November 14, 2018 Reading Time: 10 minutes

The television news cycle and social media have been filled with comments and criticisms concerning the combative exchange of words between the current president and CNN reporter James Acosta during a recent White House press conference. What seemingly received little or no attention were the words that Donald Trump used in describing his role as the president of the United States during the drama of that press conference.

Mr. Acosta wanted to know why the president viewed as an “invasion” the caravan of Central Americans moving through Mexico toward the U.S. border, rather than as simply a group of migrants on their way to the United States; and he wanted to know if this was not demonizing those people who were still hundreds of miles away from the United States.

President Trump never directly answered the reporter’s question, other than to say that that was how he viewed it and it was a matter of differing opinions. Trump did say that he was not against migration to the United States as long as people come in legally to fill jobs needing to be done, given that hundreds of businesses were said also to be coming to America.

Mr. Acosta was then shown in the video recording of the press conference briefly refusing to relinquish to a White House intern the microphone he was holding. President Trump accused Mr. Acosta of being rude and horrible, especially in his conduct toward the White House press secretary, Sarah Huckabee Sanders. The president also repeated his often-made claim that CNN is the disseminator of “fake news.”

Many in the media have stated that Trump was acting “unpresidential,” as well as undermining American democracy by, once again, characterizing members of the press as “enemies of the people” because of how President Trump views their portraying of news events. The controversy was heightened even more when shortly afterwards Mr. Acosta’s permanent press pass to the White House was pulled.

The Ignored Words “Let Me Run the Country”

In the midst of this verbal altercation during the press conference, what seems to have received no attention at all were the following words by President Trump directed to Mr. Acosta: “Honestly, I think you should let me run the country, and you run CNN.”

In the ongoing heated battle between Donald Trump and the mainstream media it is perhaps not too surprising that this sentence in the middle of the press conference should have been ignored. After all, the drama is in the personalized bitterness that is seen almost every day in many of the printed and spoken words among the journalists who angrily discuss the president and desire to assist in his downfall, and in Donald Trump’s reciprocal contempt for and belittlement of all those in the media who challenge, question, or fail to praise his policies and personality.

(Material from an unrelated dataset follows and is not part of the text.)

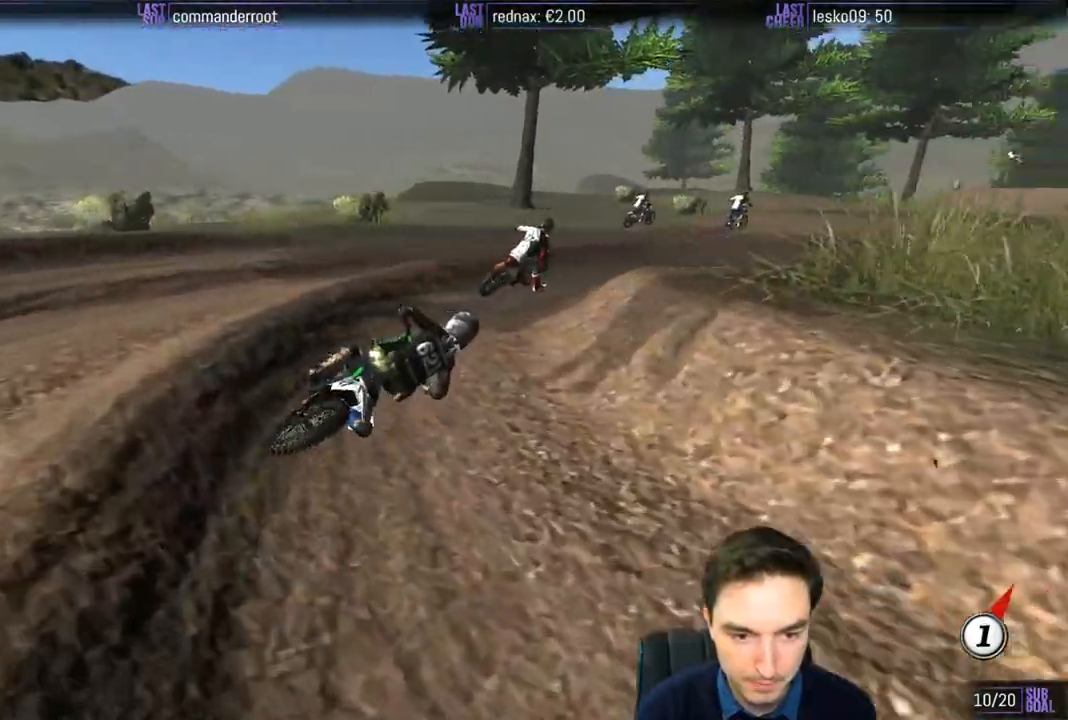
{"buttons": ["B", "L1", "R2"], "left_stick": "center", "right_stick": "center", "events": [[117, "left_stick", "left"], [317, "left_stick", "center"], [483, "B", "down"]]}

However, that sentence speaks legions not only about how the current president views his place and position as president of the United States, but how those who have occupied the White House Oval Office in the last several decades judge the role of the presidency in American society.

Government Runs 450 Agencies, With 2 Million Employees

Notice, if President Trump had said, “I think you should let me run the government,” it still would raise a variety of questions, but it would not contain the presumption and hubris that his actual words do, when reflected upon for a moment. The president is the chief executive of the federal government. He appoints cabinet members and through them and other senior officials in the government, he oversees a vast and complex bureaucracy that contains almost 450 departments, bureaus, and agencies, and employs over 2 million civilian workers.

The idea that Donald Trump or any other mortal human being could successfully run an organization of over 2 million employees with duties and responsibilities counted in the thousands every day is completely unrealistic. What it can mean is that the president has broad responsibility for the direction and consequences of anything and everything done by all those legally answerable to the chief executive throughout the government. As the phrase goes, the “buck stops” at the desk in the Oval Office.

But Donald Trump said, “I think you should let me run the country.” I don’t think this was a mere slip of the tongue. I think that this is how President Trump sees his role, as have many of his predecessors in the presidency. It is certainly how Hillary Clinton would have viewed it, if she were sitting in the Oval Office instead of Donald Trump.

Trump and His Critics Both Want to Run the Country

In other words, President Trump considers it his job to direct or at least influence the types and numbers of jobs available and created in the U.S. economy. He thinks that he is supposed to determine or nudge where American businesses are located and to what manufacturing and other activities they should be devoted. He views it as his responsibility to decide who can come into the United States, from what parts of the world, and in what numbers. He believes it to be his responsibility (within his conception of “America First”) to decide where in the world the U.S. government should be politically, militarily, and financially influencing or determining foreign governments and the policies they follow.

Trump’s critics among the “progressives” and the Democratic Party may vehemently dislike and disagree with the content that he gives to these policy issues, but virtually all of them would agree that these issues are part of the job description of the president of the United States. They just want someone else to be in the Oval Office filling in the policy blanks to these issues in a way slightly or greatly different from how Donald Trump does.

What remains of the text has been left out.